Despite my misgivings, my father insisted we finally had somewhere to be. Perhaps he’d needed a new sense of purpose – however ridiculous – in a universe without my mother. After innumerable days and weeks crossing parched steppe, we entered this cruel stony desert. We became nocturnal – to stop the nightcrawlers ripping the flesh from our bones while we slept. Nothing grew, save the odd purple-thorned shrub with blackberries. ‘Don’t eat them!’ my father warned. ‘Last mistake you’ll ever make.’

With nothing on which to forage, our supplies dwindled – and we starved a little more with each footfall. ‘Why are we putting ourselves through this hell to get somewhere we can’t be sure exists?’

My father took my hands in his, held very tightly. ‘Rolanda,’ he said, ‘promise that if something happens to me, you’ll carry on. Promise you’ll keep looking for the Tower. Remember – hope is the key.’

Unsure of how to respond, I nodded. I settled down to sleep, contemplating my father’s sudden earnestness. Usually, he quashed my doubts with relentless good humour. What had changed?

When I awoke, my father lay dead, glassy-eyed. His teeth were stained with thick, sticky juice – deep black. Later, I would find the last of my father’s algae had been transferred into my backpack.

Why didn’t I feel something? Because of exhaustion? Numbness? The inevitability? One burial mound later, I carried on. South by night – towards Darwin’s co-ordinates – until the sun rose each morning. Whether I believed in the Tower or not, at least I was honouring my father’s wishes. What else was there?

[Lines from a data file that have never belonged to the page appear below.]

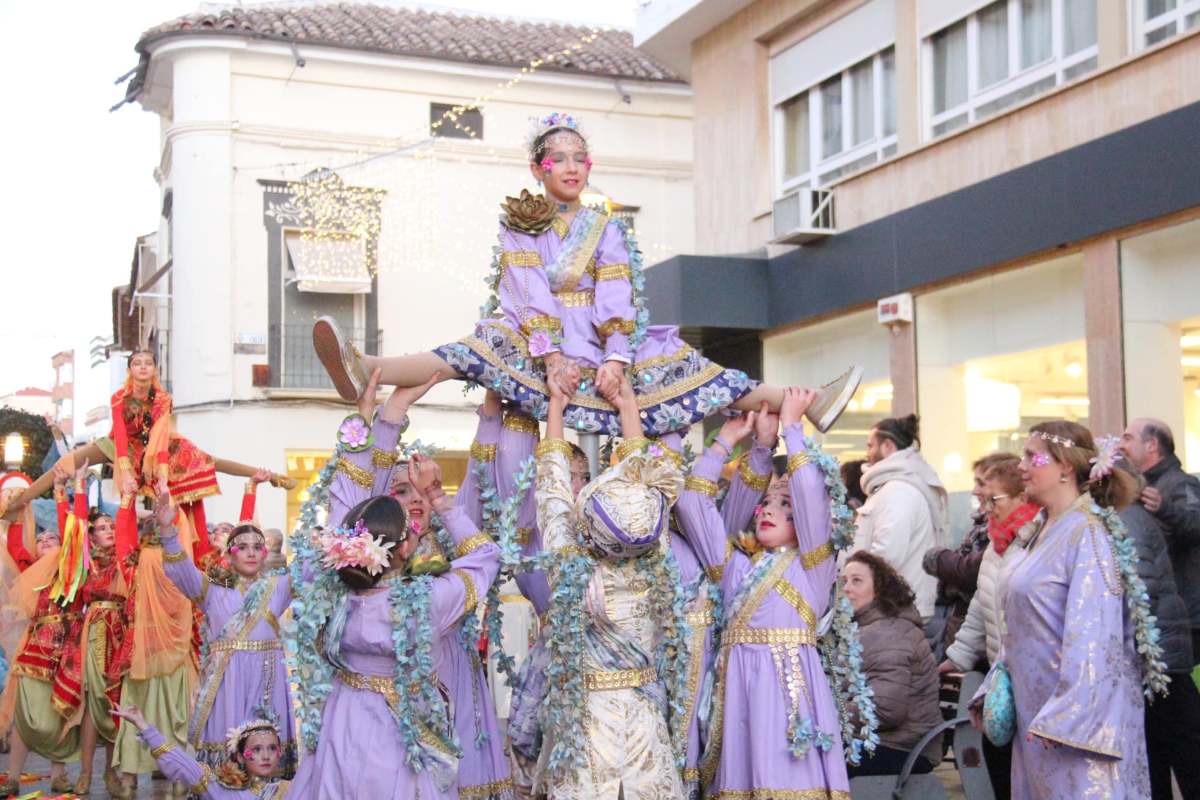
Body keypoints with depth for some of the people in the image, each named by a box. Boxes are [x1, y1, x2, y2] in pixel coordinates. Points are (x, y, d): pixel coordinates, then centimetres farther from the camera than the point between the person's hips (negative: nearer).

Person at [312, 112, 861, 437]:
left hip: (600, 345, 2)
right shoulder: (519, 225, 10)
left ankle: (804, 405, -22)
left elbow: (616, 299, -1)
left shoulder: (606, 229, 13)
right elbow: (531, 293, -6)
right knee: (477, 354, -32)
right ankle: (367, 372, -57)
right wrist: (550, 355, -20)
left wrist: (615, 358, -17)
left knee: (695, 374, -13)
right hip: (535, 344, -2)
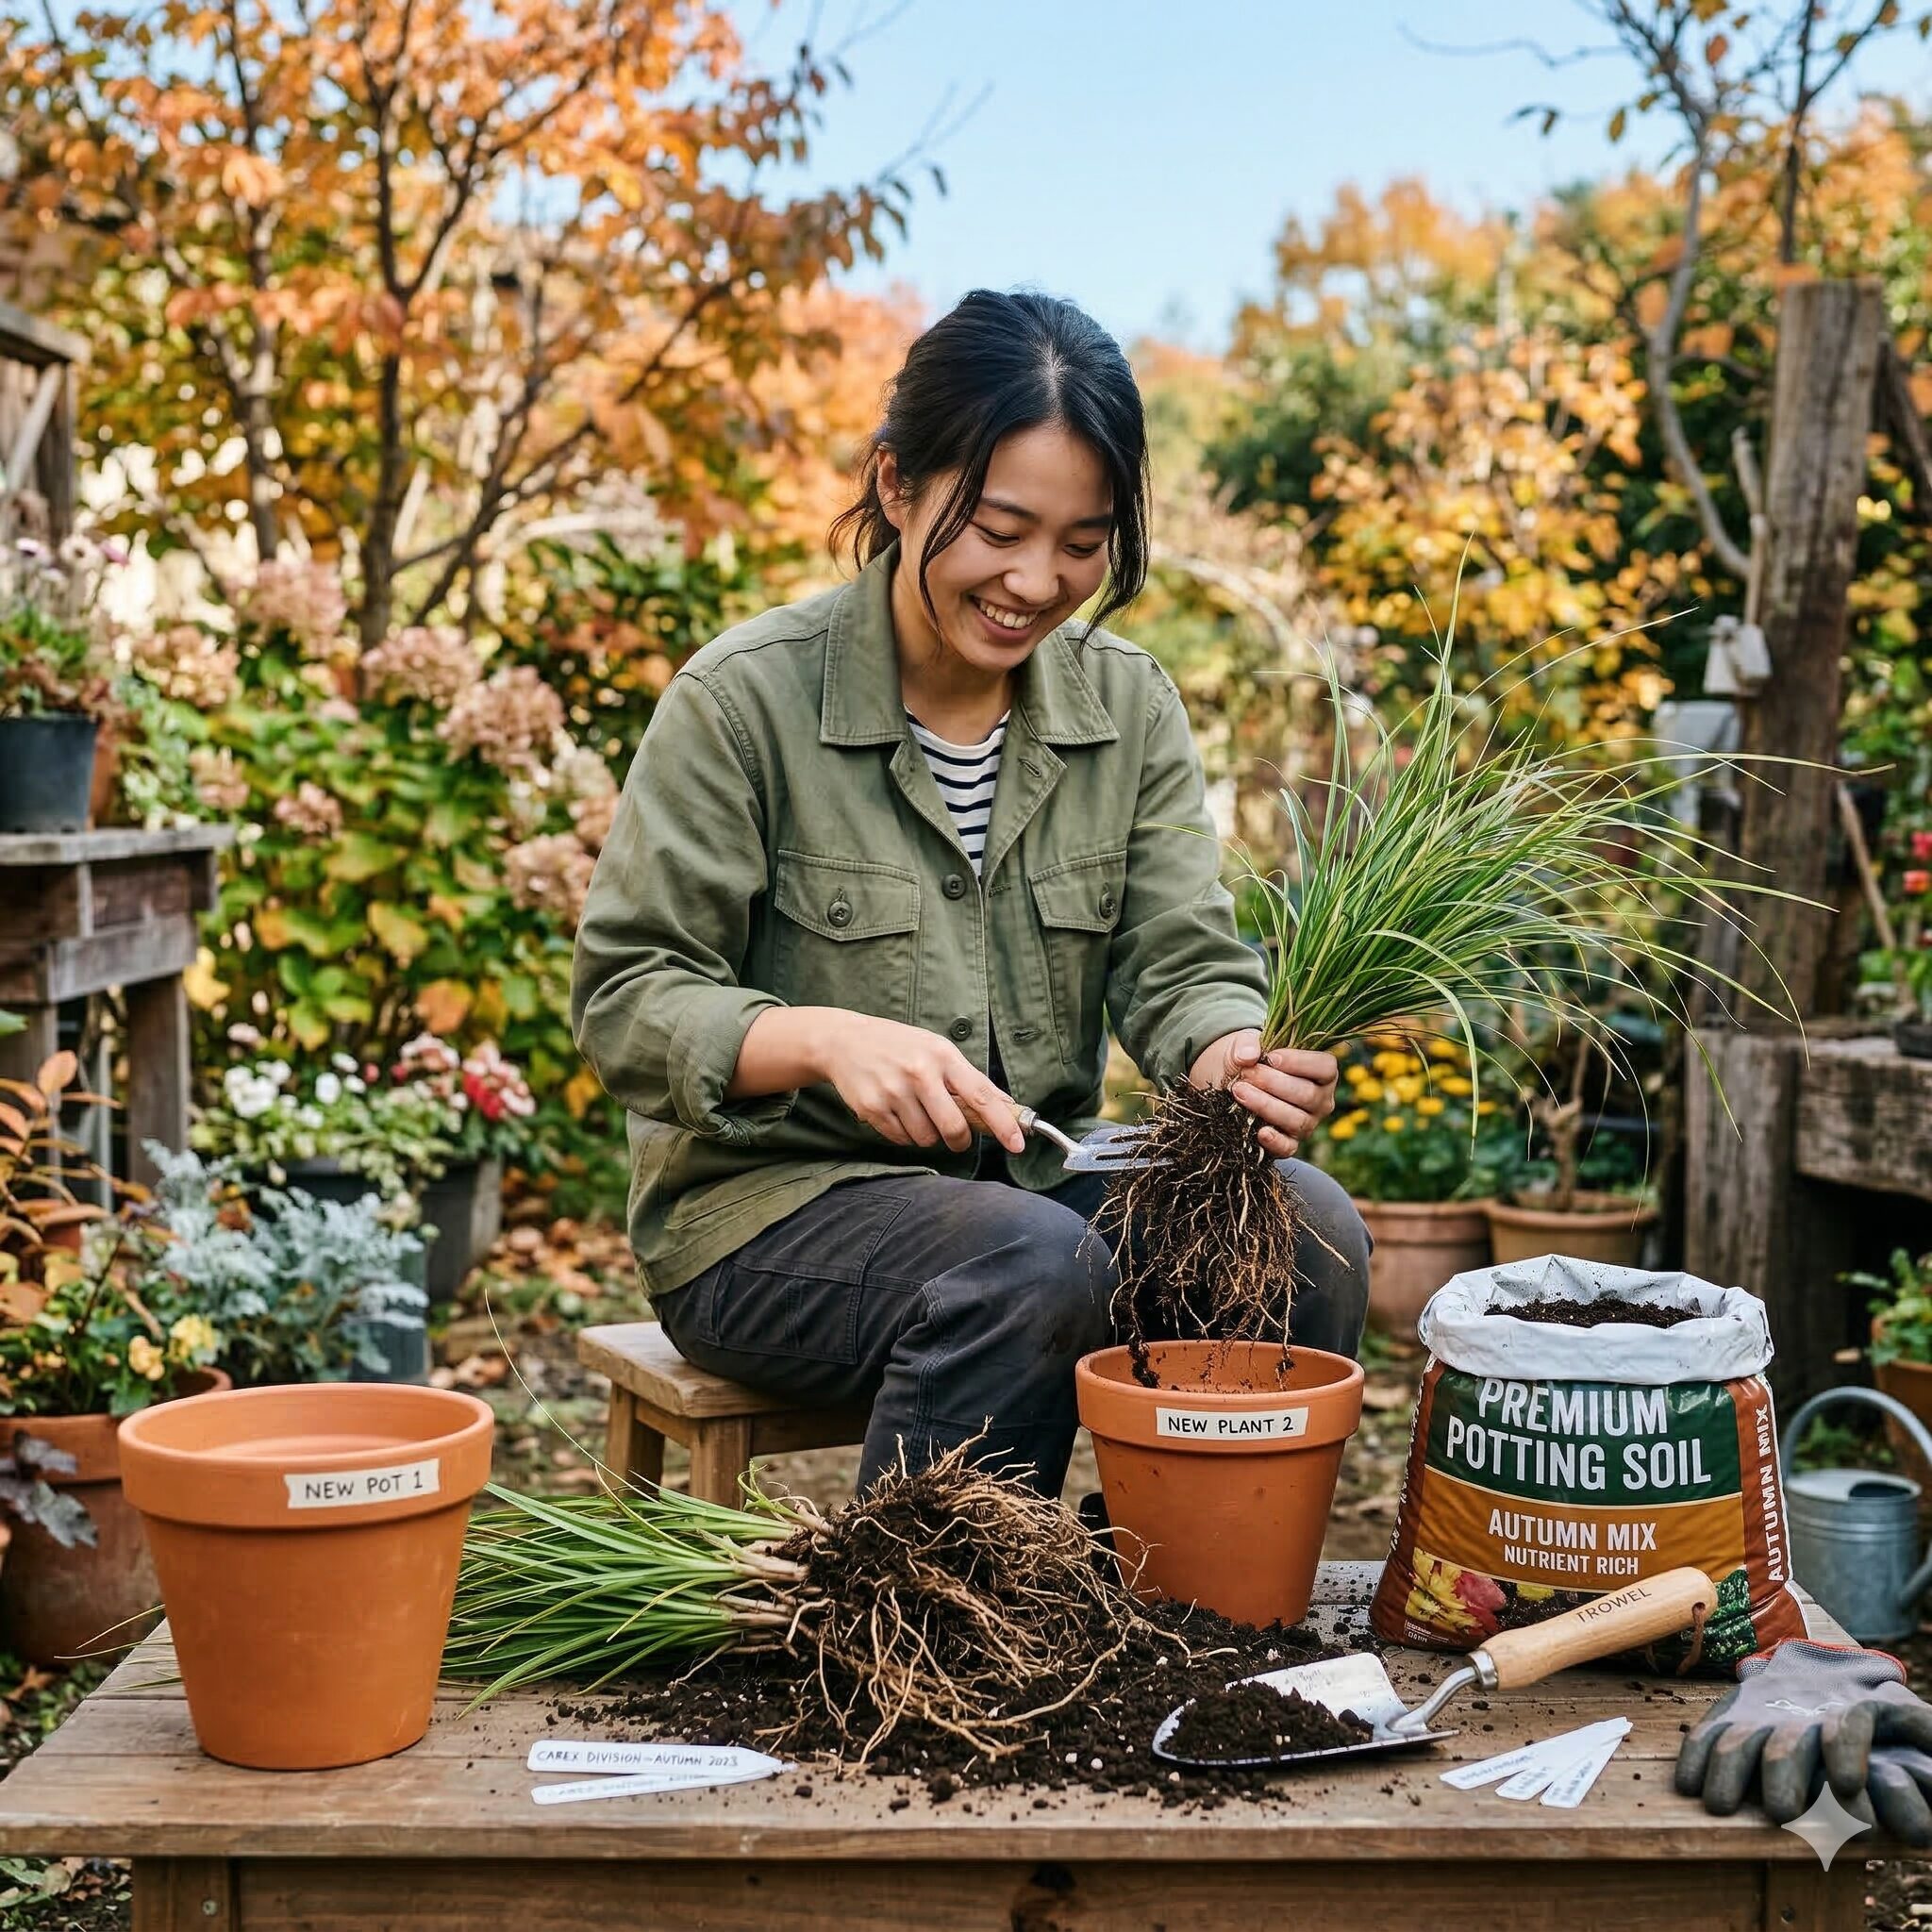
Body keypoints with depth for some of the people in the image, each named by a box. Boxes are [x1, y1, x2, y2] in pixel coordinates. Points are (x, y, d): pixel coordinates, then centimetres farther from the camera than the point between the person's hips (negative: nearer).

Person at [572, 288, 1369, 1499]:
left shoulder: (1130, 704, 5)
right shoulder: (745, 700, -10)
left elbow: (1183, 961, -1)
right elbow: (625, 1003, -10)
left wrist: (1237, 1059, -25)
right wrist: (823, 1038, -30)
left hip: (1037, 1178, 5)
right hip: (772, 1202, -4)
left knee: (1307, 1229, -21)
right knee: (1034, 1263, -34)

A cold sphere, nearing the end of its life, breaches the horizon, bathing the land in a dull crimson. I think about setting up camp, when… What’s that? A brownish column, silhouetted against the rising sun. Metallic, climbing a hundred feet into the dawn air. ‘It can’t be…’ I make out a figure on top, waving. ‘Darwin?’ I break into a run, heart pounding so hard it hurts. It’s true! It’s all true! I thought I’d shed my last tears years ago, but now they erupt. For my father, finally – ‘I did it, dad! I did it!’ – but there’s something else, a feeling my heart has never truly known. It intensifies with every step I take towards the Tower.
Is this… joy?
+ + + +
Darwin’s Tower had grown with his determination. From the top, he scanned the curve of the planet – just as he did every morning – when… Yes! Another survivor. A young woman seeking refuge from a dying world in a dying universe, like so many other hopeful refugees before her. Darwin waved and began the climb down the outside ladder to greet her.
Someone would eat very well tonight.